# new bindings!



## Guest (Jan 9, 2008)

FLOW Snowboarding - NXT AT
that one or the m11 or The Five

been riding flows for 4 years now and cant get enough. i love the quick strap in and the flex that i get in the bindings. i love to tweak my jumps. some K2s wouldnt look bad with the white green setup


----------



## Guest (Jan 9, 2008)

i was looking at those last season. but im not really for the flows anymore. i like the strap in bonding time with my buds


----------



## Guest (Jan 9, 2008)

hahaha i hear ya. my friends rock the k2 cinch's. the best of both worlds but we are always trying to get the most ride time so a strap in just kills it for us....
K2 Cinch CTS Snowboard Binding - Free Shipping! from Dogfunk.com
Maybe? they likem alot.


----------



## Guest (Jan 9, 2008)

well i usually go with a 14 hr lift ticket..haha so..i have the time to waste..ill check em out. a bud of mine tried out some k2's at demo day last weekend..but im not sure the type.


----------



## Guest (Jan 9, 2008)

i might actually go with the rome 390s. forgot about them..and cheap!..er


----------



## Guest (Jan 9, 2008)

rome 390s, no question about it. they were ranked best binding under 200 by transworld, and highly recommended by shop riders. please, help yourself and pick up the 390s.

^^^^^^^^^^^^^^^^

WORK TO COMPLETE:
[1] According to the snowboard bindings thread, how long has the first poster been riding Flow bindings?
[2] Shorten the paragraph in the snowboard bindings thread that begins "rome 390s, no question about it" and keep its main facts.
[3] Carry on the snowboard bindings thread with a new post after its last one.
The data after the bindings thread has no connection to it.

DATA EXTRACT:
^^^^^^^^^^^^^^^^

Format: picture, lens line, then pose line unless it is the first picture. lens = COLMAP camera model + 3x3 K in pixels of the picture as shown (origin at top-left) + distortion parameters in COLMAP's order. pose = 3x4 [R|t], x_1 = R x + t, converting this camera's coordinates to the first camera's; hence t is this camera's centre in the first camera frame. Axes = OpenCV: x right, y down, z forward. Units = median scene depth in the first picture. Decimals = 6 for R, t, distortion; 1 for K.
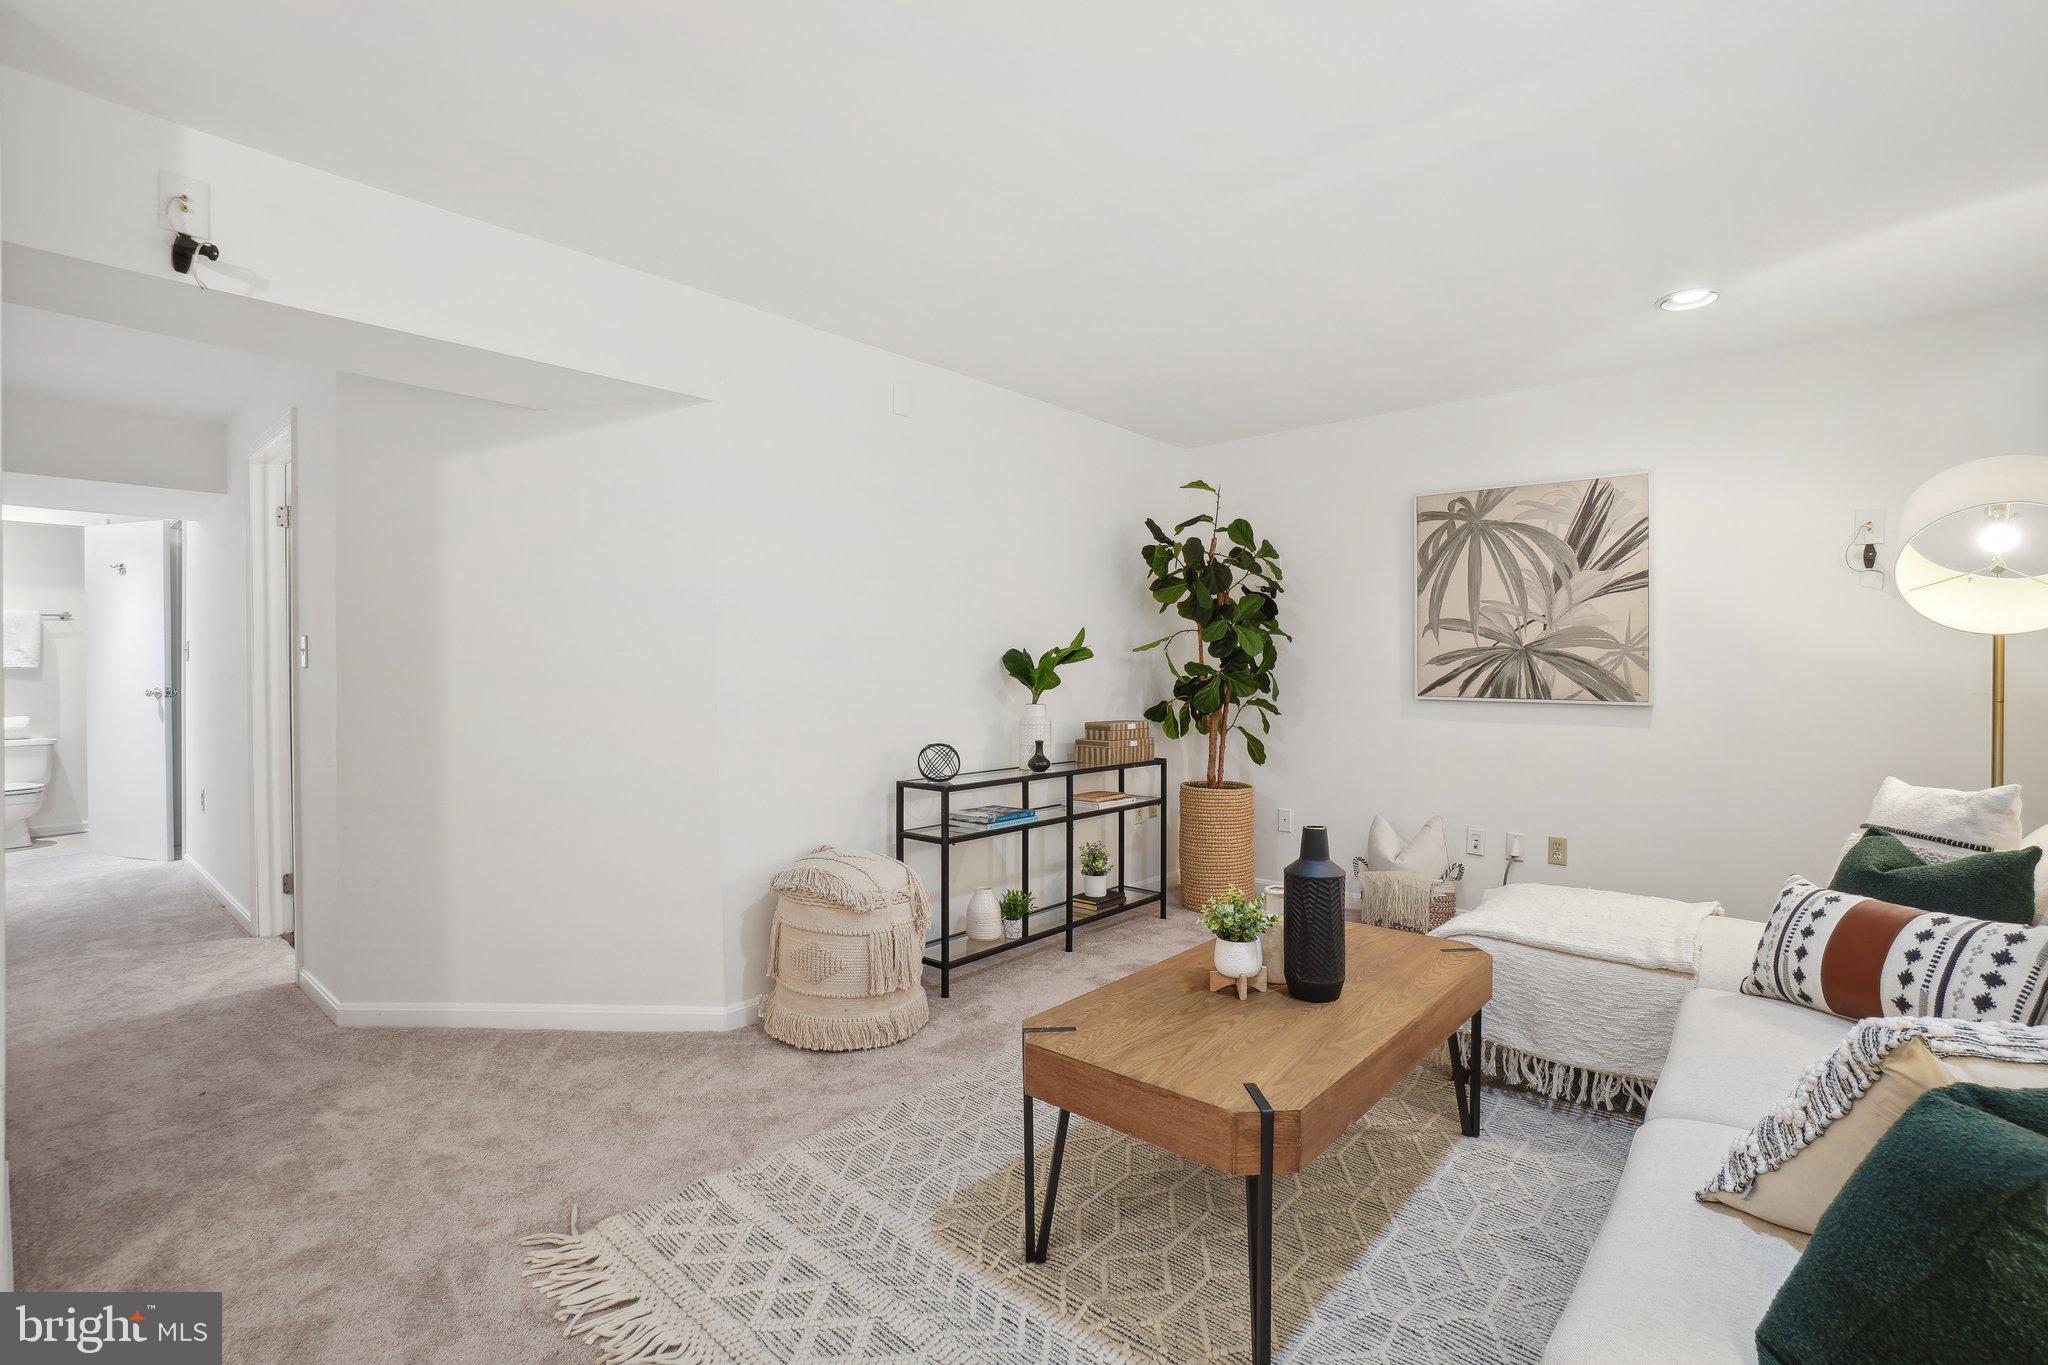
lens RADIAL K [[925.9, 0, 1014.6], [0, 925.9, 681.9], [0, 0, 1]] dist [-0.044094, 0.000659]
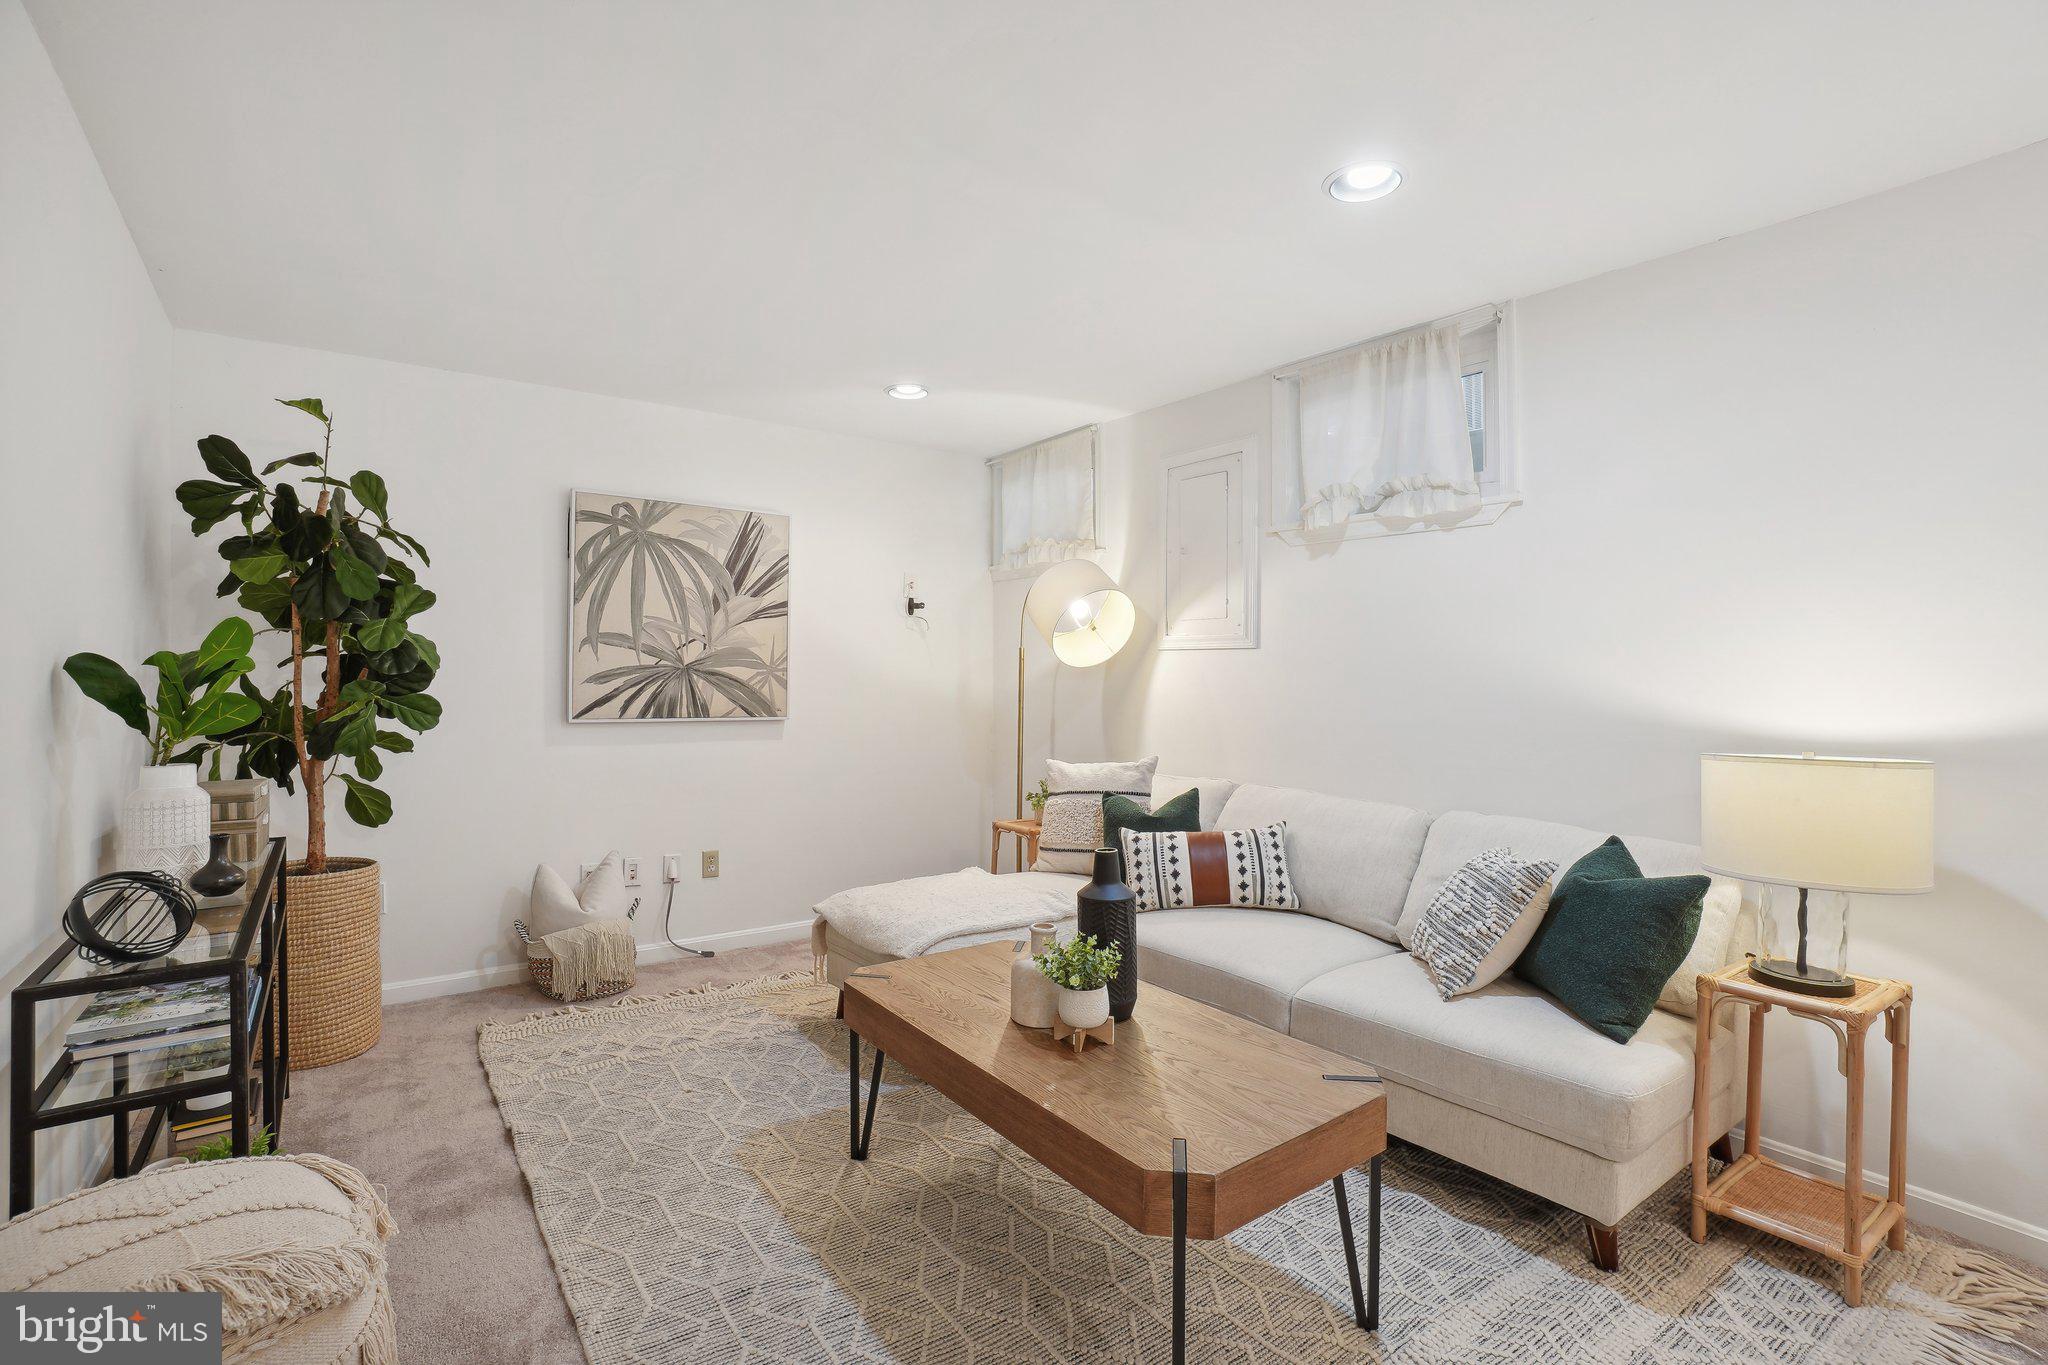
lens RADIAL K [[925.9, 0, 1011.6], [0, 925.9, 678.1], [0, 0, 1]] dist [-0.044094, 0.000659]
pose [[0.207448, 0.001767, 0.978244, -0.352365], [0.012872, 0.999907, -0.004535, -0.015588], [-0.978161, 0.013532, 0.207406, 0.444589]]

^^^^^^^^^^^^^^^^

RESULTS FOR EACH TASK:
[1] Four years.

[2] Get the Rome 390s: Transworld ranked them the best binding under 200, and shop riders highly recommend them.

[3]
edit: yeeeeeeeahhh!! we posted at the same time too, it's like you saw me typing the message


----------



## Guest (Jan 9, 2008)

im behind you


----------



## Guest (Jan 9, 2008)

nateeeeeeeee said:


> im behind you


....YIKES!


----------



## Guest (Jan 9, 2008)

ROME 390's NO DOUBT ABOUT IT


----------



## lisevolution (Sep 20, 2007)

check out the Ride Delta MVMT's also and the Union Cadet DLX


----------



## Guest (Jan 9, 2008)

I have a pass too i just like to get out there as fast as possible. im a lil impatient when im snowboarding.
http://www.rome390.com/images/390rust.jpg
Those ones are lookin sick and the green and black are too.


----------



## lisevolution (Sep 20, 2007)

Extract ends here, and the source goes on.